Even before the Civil War, a wave of German Jewish peddlers came south, and many of them stayed, establishing small stores in the towns and hamlets of the region. Later they were joined by a larger group from Eastern Europe. Together they formed Jewish
communities centered around Reform temples, tight-knit little enclaves where people knew each other and forged family alliances through marriage.

That was the Jewish South of Carol’s boyhood, but it no longer exists. Highways and chain stores and a flagging farm economy have forced the small merchants of the South to give way, and the “Jew Stores” of the region are no longer viable. The sons and daughters of the merchants went away to school in the 1960s and 1970s and had no incentive to return. Instead they gravitated to New Orleans, Memphis, Atlanta, and Jackson. The Jewish communities in these cities are holding their own; but elsewhere, congregations that numbered several hundred families only a generation ago are now down to their last few members.

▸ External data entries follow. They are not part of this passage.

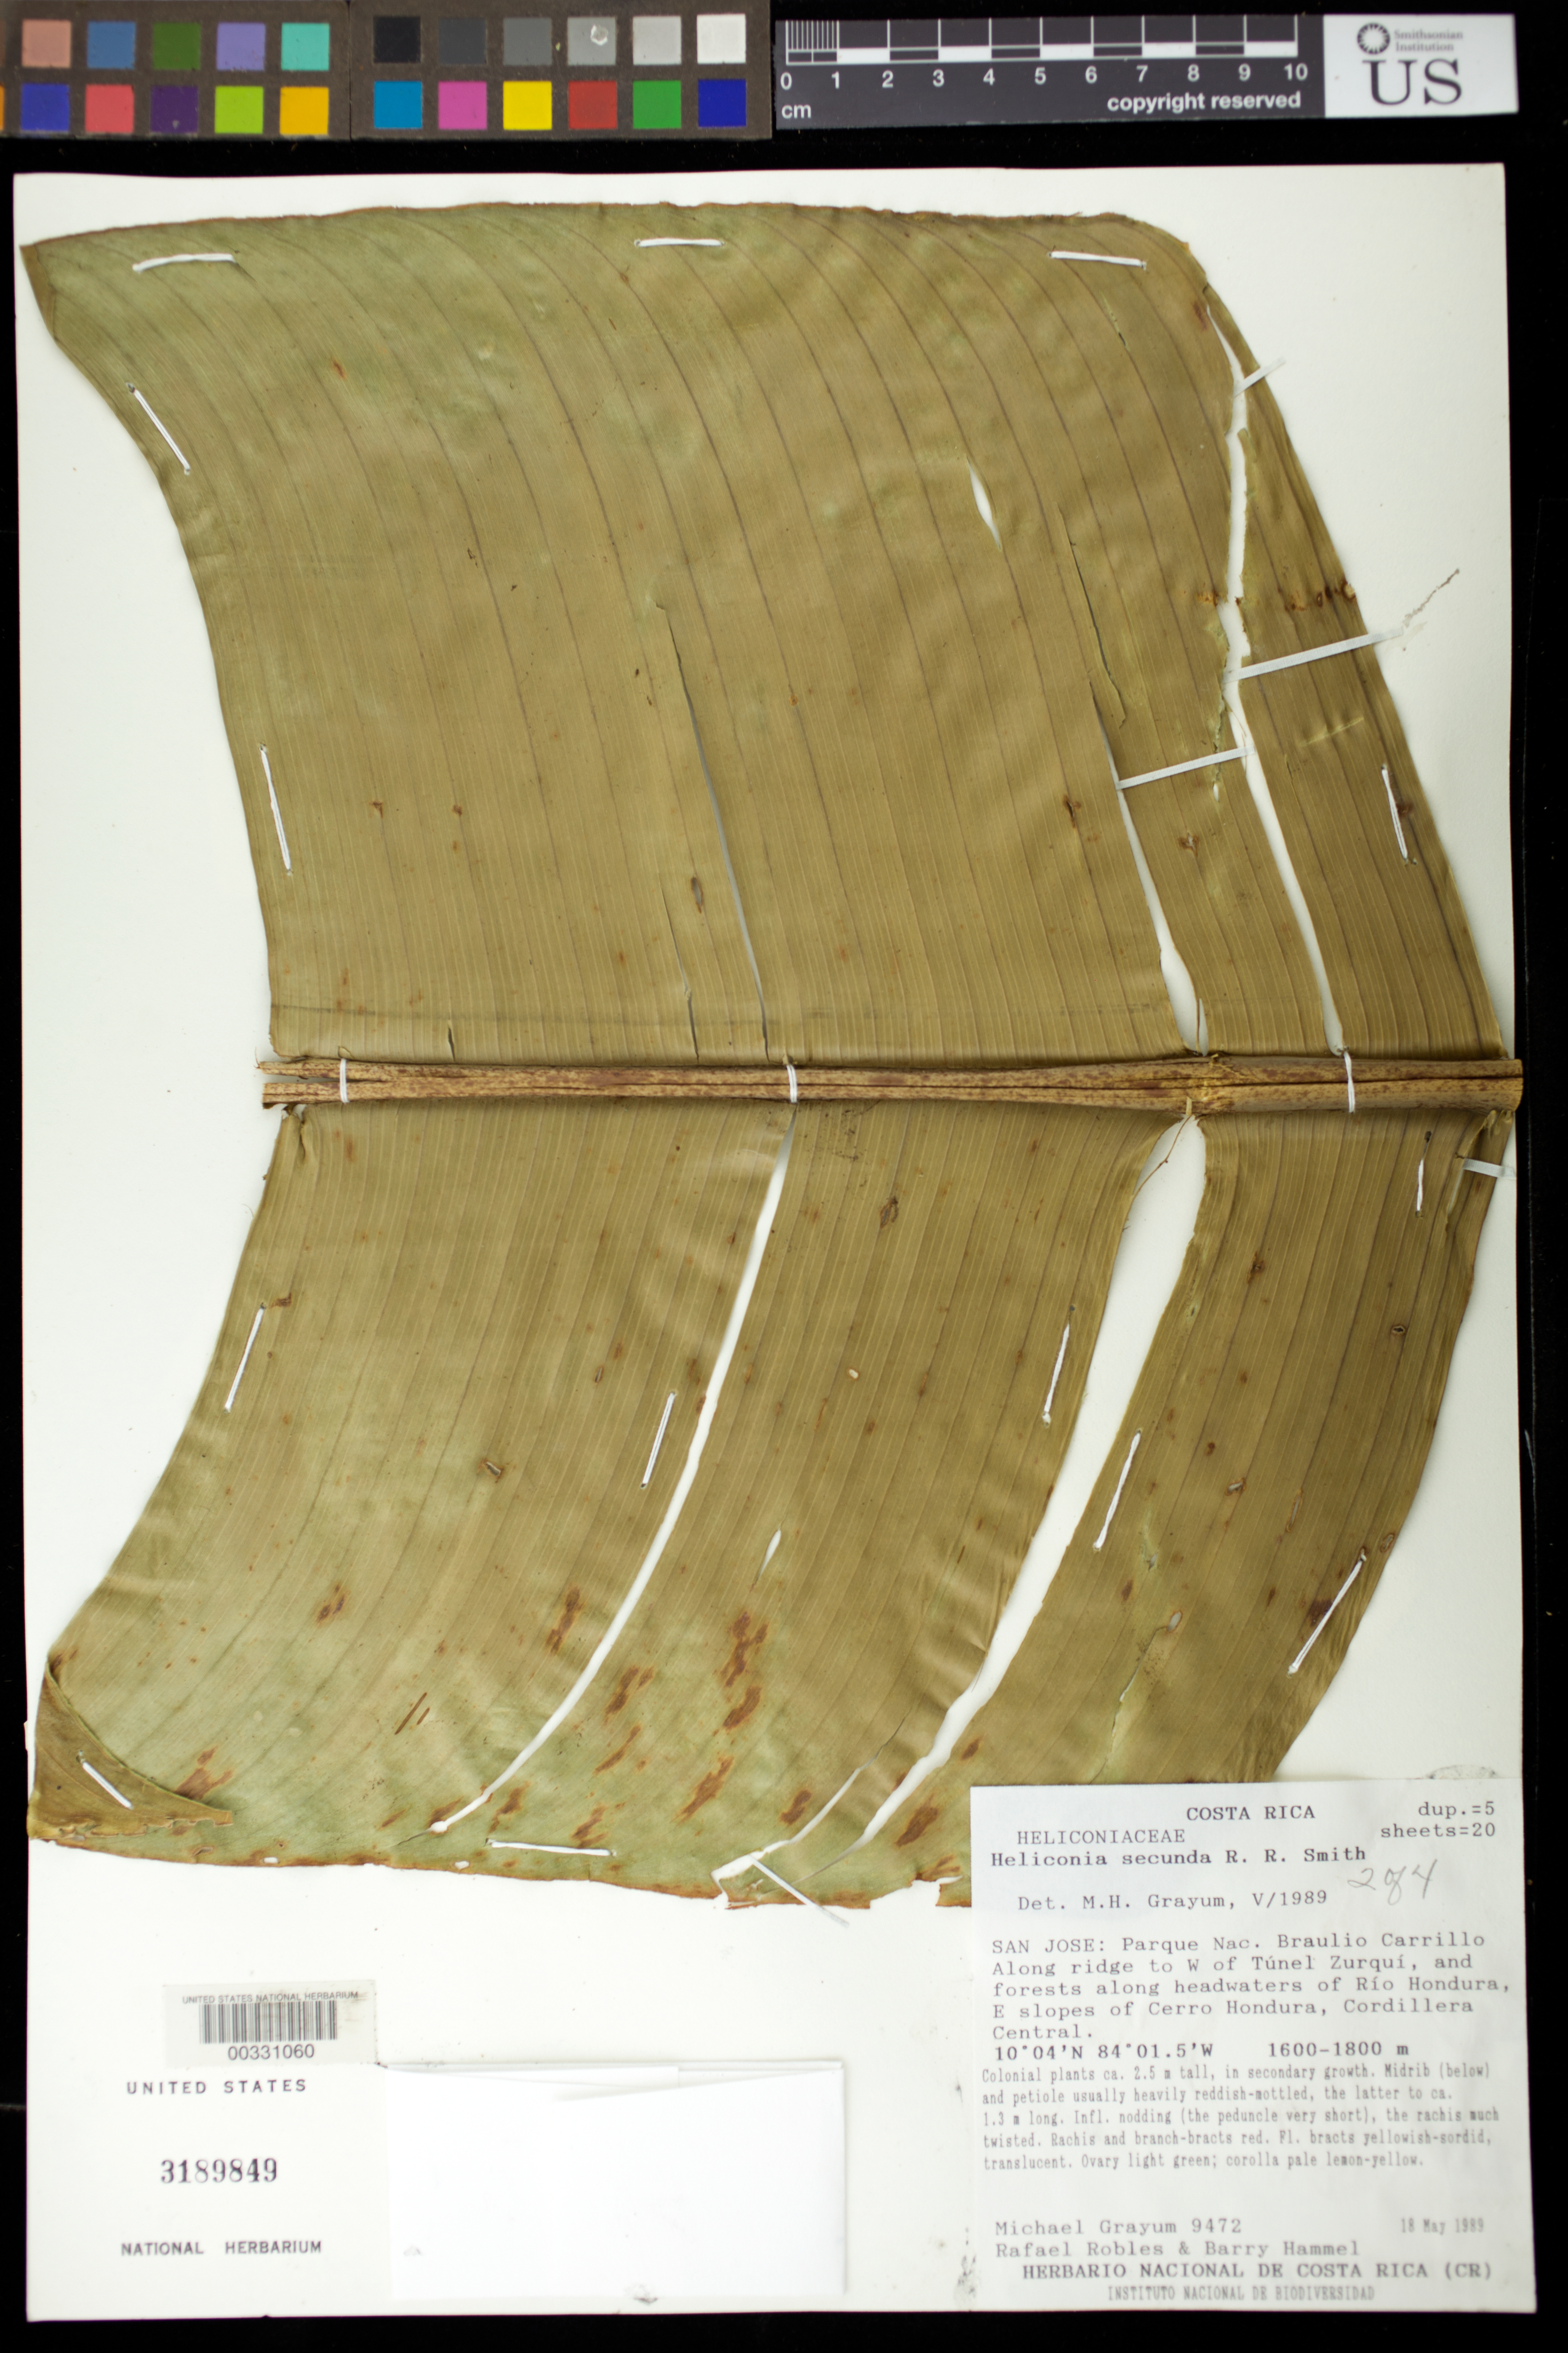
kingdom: Plantae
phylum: Tracheophyta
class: Liliopsida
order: Zingiberales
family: Heliconiaceae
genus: Heliconia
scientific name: Heliconia secunda var. secunda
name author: R.R. Sm.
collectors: M. H. Grayum, R. Robles & B. Hammel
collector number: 9472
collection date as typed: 18 May 1989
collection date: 1989-05-18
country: Costa Rica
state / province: San José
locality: Parque nac. braulio carrillo, along ridge to w of tunel zurqui, and forests along headwaters of rio hondura, ...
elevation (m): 1600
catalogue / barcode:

“Where y’all goin’ tomorrow?” asked Carol, and Macy told him that we would be heading up to Natchez. “I used to go up there for dances when I was a young man,” Carol said with a faraway look. “They had an elegant temple. I don’t guess they have too many dances these days, though. I hear that things are pretty bad up there now.”

The next morning we set out early to see for ourselves, following the Mississippi River up the Interstate to the Natchez junction and then on into the town. We passed a Dr. Bug Exterminator shop, the headquarters of an “Indian Spiritual Advisor,” and half a dozen Skoal Chewing Tobacco billboards before turning into a charming antebellum neighborhood of tree-lined streets and tourist attraction mansions.

Temple B’nai Israel isn’t quite in that class, but it is, as Carol had remembered it, an elegant building, a relic of the days when Natchez was an important cotton port with more than three hundred Jewish families. The temple’s sanctuary has a powerful tracker organ, stained glass windows, and a marble ark that holds five Torah scrolls. Polished oak pews seat three hundred downstairs, and there is a special section upstairs which was once reserved for noisy children and their black mammies.

There are no more mammies in Natchez, however, and only four Jewish children. When we arrived we found one of them, a pretty ten-year-old blond named Keely Krouse, solemnly decorating a small succah with holly bush leaves. Her father, Jerry, was waiting for us along with his wife, Betty Jo, and two genteel ladies
in their sixties. These were the leaders of what’s left of the congregation—thirty-four people in all, twenty-four of them over the age of fifty.

In his early forties, Jerry Krouse is a dark, attractive man who looks a little like Henry Winkler. He was born and raised in Natchez, where his family has a scrap business. In those days there were about twenty Jewish kids in town, but most of them went away to college and never came back. Jerry and two contemporaries are the only ones who stayed behind.

Jerry and Macy were old friends, and they chatted easily as Jerry led us into the basement social hall, where Betty Jo and the two older women sat under a
SAVE ETHIOPIAN JEWRY
poster sipping their mid-morning coffee. The women greeted Macy softly, inquiring about his mother and aunts. After a few minutes of small talk, he cleared his throat and the group came to attention. “I want to thank y’all for taking the time to hear me this morning,” he said, talking Southern, a language as natural to him and the others as Yiddish was to their grandparents.

Macy began by explaining how other communities around the South were going under. They listened raptly as he ran off the list of temples that were closing down, congregations that were reduced to three or four members. Once or twice they interrupted to ask about some specific family, but mostly they sat in shocked silence.